L'antidoping indaghi la zona grigia

Uscito il dossier che smaschera Armstrong. La fine di un mito. Ma non basta cacciare gli atleti, bisogna bonificare l'humus in cui crescono.

11/10/2012
Lance Armstrong. (Ansa).
Lance Armstrong. (Ansa).

Il caso Armstrong, ma anche in modo diverso il caso Schwazer, con l’antidoping che alla fine non risparmia i migliori, sono stati a loro modo una lezione. Ci dicono che tanto, tantissimo, scappa alle maglie del controllo, ma non tutto. E in quel tutto, se del caso, si rastrellano anche i grandissimi. Ma, a differenza che in altri ambiti in cui si cercano con spasmodica ansia indecenti salvacondotti, qui i miti, quando vengono beccati con le mani nella marmellata, crollano davvero.

C’è di più, la caduta nella sua tragica potenza mediatica è un messaggio più forte di qualunque pubblicità progresso: dall’alto si cade peggio e ci si fa male. A differenza del passato i nodi vengono al pettine a lungo. Non bastano, come bastavano anni fa, ritiri strategici a stendere l’oblio sulle indecenze del passato: i controlli ora sono retroattivi, ogni volta che si trova una cartina di tornasole nuova che smaschera una nuova sostanza si può tornare a indagare sui risultati del tempo che fu, i campioni organici vengono conservati per anni e rianalizzati se indizi significativi lo richiedono.

L’effetto collaterale di tutto questo potrebbe essere l’implosione: c’è il rischio concreto che il pubblico si disamori a uno sport che, tra scommesse, doping e affari sporchi assortiti, lasci non all’apparenza ma nei fatti i suoi risultati in standby per anni. Di qui la tentazione dei tifosi, che come tutti gli innamorati faticano ad aprire gli occhi, di fingere di non vedere, di sostenere essi stessi l’insabbiamento, per non dover prendere coscienza dei propri sentimenti mal riposti.

È una tentazione che non si può e non si deve assecondare. Lo sport è un gioco e senza regole muore.

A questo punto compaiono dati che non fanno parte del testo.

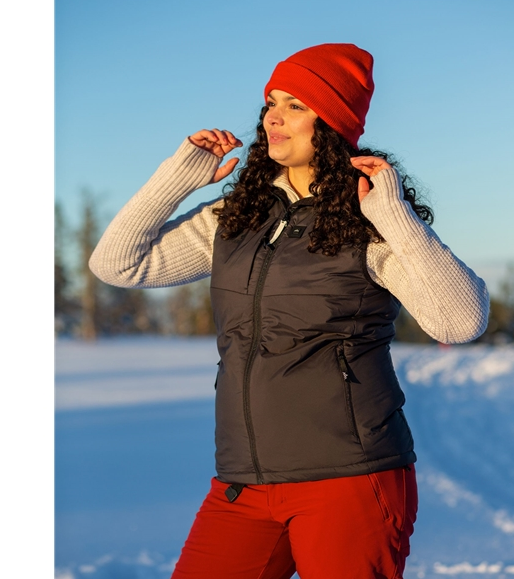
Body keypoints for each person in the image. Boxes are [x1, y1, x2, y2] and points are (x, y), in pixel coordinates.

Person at [89, 43, 489, 579]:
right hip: (245, 481)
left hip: (348, 478)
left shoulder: (367, 218)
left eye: (295, 105)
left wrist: (394, 215)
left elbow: (460, 321)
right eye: (271, 103)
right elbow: (118, 264)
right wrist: (178, 177)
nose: (273, 117)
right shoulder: (238, 216)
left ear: (333, 122)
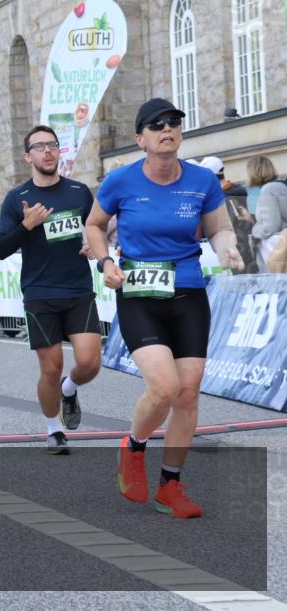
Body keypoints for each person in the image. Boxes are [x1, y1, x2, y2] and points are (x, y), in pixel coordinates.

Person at [86, 98, 243, 518]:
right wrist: (105, 262)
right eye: (156, 125)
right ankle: (133, 447)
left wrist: (228, 250)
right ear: (141, 139)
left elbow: (220, 229)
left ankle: (170, 487)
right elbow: (95, 225)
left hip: (189, 291)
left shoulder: (201, 181)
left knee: (188, 394)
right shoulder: (120, 182)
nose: (167, 128)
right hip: (139, 293)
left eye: (174, 122)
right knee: (164, 387)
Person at [0, 124, 101, 455]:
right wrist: (26, 226)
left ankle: (70, 390)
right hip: (40, 292)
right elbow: (0, 248)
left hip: (78, 288)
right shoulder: (17, 199)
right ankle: (53, 428)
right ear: (28, 156)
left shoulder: (79, 191)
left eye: (52, 145)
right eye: (39, 146)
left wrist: (93, 243)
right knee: (51, 366)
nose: (47, 151)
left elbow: (99, 227)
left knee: (89, 363)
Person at [248, 155, 287, 272]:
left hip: (277, 247)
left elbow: (271, 227)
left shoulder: (268, 189)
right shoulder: (279, 186)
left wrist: (253, 231)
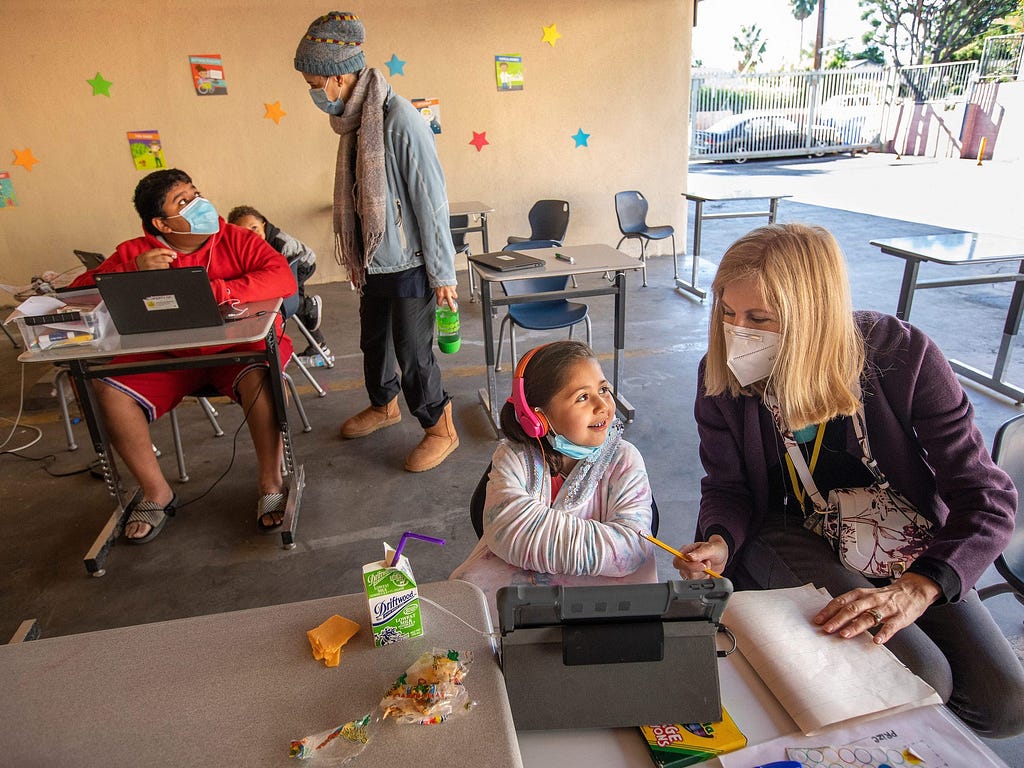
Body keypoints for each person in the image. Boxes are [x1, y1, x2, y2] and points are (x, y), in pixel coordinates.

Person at [676, 222, 1024, 737]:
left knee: (1005, 703)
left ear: (814, 315)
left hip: (899, 534)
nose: (737, 332)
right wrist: (721, 541)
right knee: (918, 676)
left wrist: (918, 588)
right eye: (727, 313)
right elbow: (728, 487)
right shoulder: (722, 375)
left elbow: (986, 498)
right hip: (788, 532)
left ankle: (888, 722)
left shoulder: (903, 356)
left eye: (760, 318)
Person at [69, 169, 297, 543]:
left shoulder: (235, 238)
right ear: (161, 222)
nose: (200, 204)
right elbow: (78, 294)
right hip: (169, 357)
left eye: (196, 194)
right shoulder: (135, 252)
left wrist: (221, 290)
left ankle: (271, 483)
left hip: (234, 353)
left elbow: (282, 277)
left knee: (263, 378)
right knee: (108, 390)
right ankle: (156, 491)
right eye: (184, 201)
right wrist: (131, 271)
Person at [294, 10, 459, 472]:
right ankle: (384, 405)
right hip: (373, 261)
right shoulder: (356, 120)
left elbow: (431, 199)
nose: (313, 93)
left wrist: (443, 272)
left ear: (340, 76)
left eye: (314, 83)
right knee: (374, 343)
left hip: (408, 260)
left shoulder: (399, 117)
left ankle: (439, 426)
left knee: (413, 351)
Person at [450, 341, 657, 619]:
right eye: (582, 397)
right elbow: (510, 529)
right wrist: (604, 547)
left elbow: (632, 547)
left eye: (603, 390)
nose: (602, 405)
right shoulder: (514, 457)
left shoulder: (624, 459)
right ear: (539, 416)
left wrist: (533, 534)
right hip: (521, 606)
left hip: (600, 609)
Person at [227, 205, 333, 362]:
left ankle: (309, 306)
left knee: (292, 301)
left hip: (303, 264)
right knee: (297, 308)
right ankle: (318, 344)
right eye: (245, 232)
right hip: (291, 267)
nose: (252, 234)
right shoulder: (249, 248)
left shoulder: (281, 243)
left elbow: (284, 276)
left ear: (264, 224)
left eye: (254, 227)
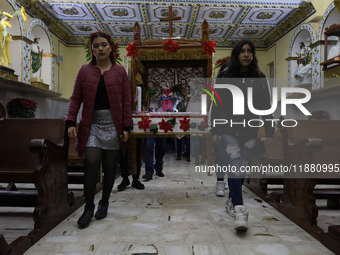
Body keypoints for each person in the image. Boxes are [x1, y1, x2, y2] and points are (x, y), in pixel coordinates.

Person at [66, 31, 132, 228]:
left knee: (111, 166)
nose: (100, 48)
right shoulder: (84, 71)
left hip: (114, 123)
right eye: (96, 45)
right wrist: (70, 121)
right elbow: (76, 98)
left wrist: (127, 126)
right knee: (92, 162)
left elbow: (126, 101)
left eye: (104, 45)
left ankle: (104, 202)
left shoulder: (120, 71)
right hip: (92, 123)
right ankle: (88, 207)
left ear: (110, 47)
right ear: (91, 49)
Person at [210, 40, 275, 231]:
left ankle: (231, 200)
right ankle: (240, 209)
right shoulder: (225, 76)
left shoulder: (259, 78)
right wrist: (214, 130)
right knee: (235, 163)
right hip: (227, 128)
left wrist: (270, 130)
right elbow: (217, 104)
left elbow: (266, 105)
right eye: (242, 51)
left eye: (249, 51)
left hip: (249, 130)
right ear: (236, 54)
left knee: (240, 167)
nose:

Anche se si aprisse – come molti ingenuamente o per saturazione chiedono – al liberismo farmacologico, non si risolverebbe il problema: sarebbe una foglia di fico incapace di nascondere gare che tutti sanno falsate. I più pessimisti sostengono che già siano così, che quello che sfugge, o che si lascia sfuggire in discipline malcontrollate, sia infinitamente superiore rispetto a quello che si trova, che la punta del’iceberg sia infinitamente più piccola della superficie sommersa.

Se anche fosse, ma non è una buona ragione per arrendersi al malaffare, sarebbe come dire che è meglio smettere di dare la caccia ai mafiosi o ai corrotti perché tanto qualcuno sfuggirà sempre. Il doping come la mafia, come la corruzione, vive della retorica del così fan tutti, del consenso della cosiddetta zona grigia. Ecco, se l’antidoping ha un limite è nella caccia alla zona grigia: troppo spesso  ci si limita a squalificare l’atleta pescato positivo, ma ci si preoccupa troppo poco del brodo di coltura, medico, tecnico, culturale, dirigenziale, in cui la positività è maturata, del clima omertoso che la protegge.

Forse è ora di smettere di giocare allo scaricabarile dicendo, come si fa, che in certi sport si trova più che in altri perché si controlla di più: se anche fosse vero, sbaglia chi non controlla, perché se quando si controlla si trova, in politica come nello sport, l’alibi dell’accanimento si svuota da sé.

E forse non è nemmeno così vero che sia il pubblico, affamato di sangue, a “pretendere” imprese disumane. Quando il nuoto abolì i costumi di gomma si disse che il pubblico avrebbe abbandonato i nuotatori che avessero vinto andando un po’ più piano. E invece, che si sappia, nessuno si è stracciato le vesti per qualche primato in meno.